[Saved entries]
----
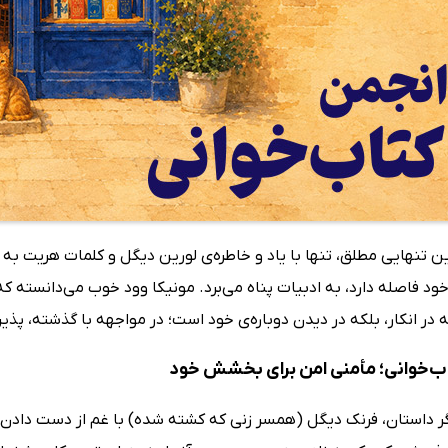
ن تنهایی مطلق، تنها با یاد و خاطره‌ی لورین دیگل و کلمات هریت به
د فاصله دارد، به ادبیات پناه می‌برد. مونیکا وود خوب می‌دانسته ک
ه در انکار، بلکه در دیدن دوباره‌ی خود است؛ در مواجهه با گذشته، پذی
ب‌خوانی؛ مأمنی امن برای بخشش خود
ر داستان، فرنک دیگل (همسر زنی که کشته شده) با غم از دست دادن ه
----
**PROBLEM**
A faithful copy of all the data above, without its pictures, is the expected result.

**YOUR RESPONSE**
ن تنهایی مطلق، تنها با یاد و خاطره‌ی لورین دیگل و کلمات هریت به
د فاصله دارد، به ادبیات پناه می‌برد. مونیکا وود خوب می‌دانسته ک
ه در انکار، بلکه در دیدن دوباره‌ی خود است؛ در مواجهه با گذشته، پذی
ب‌خوانی؛ مأمنی امن برای بخشش خود
ر داستان، فرنک دیگل (همسر زنی که کشته شده) با غم از دست دادن ه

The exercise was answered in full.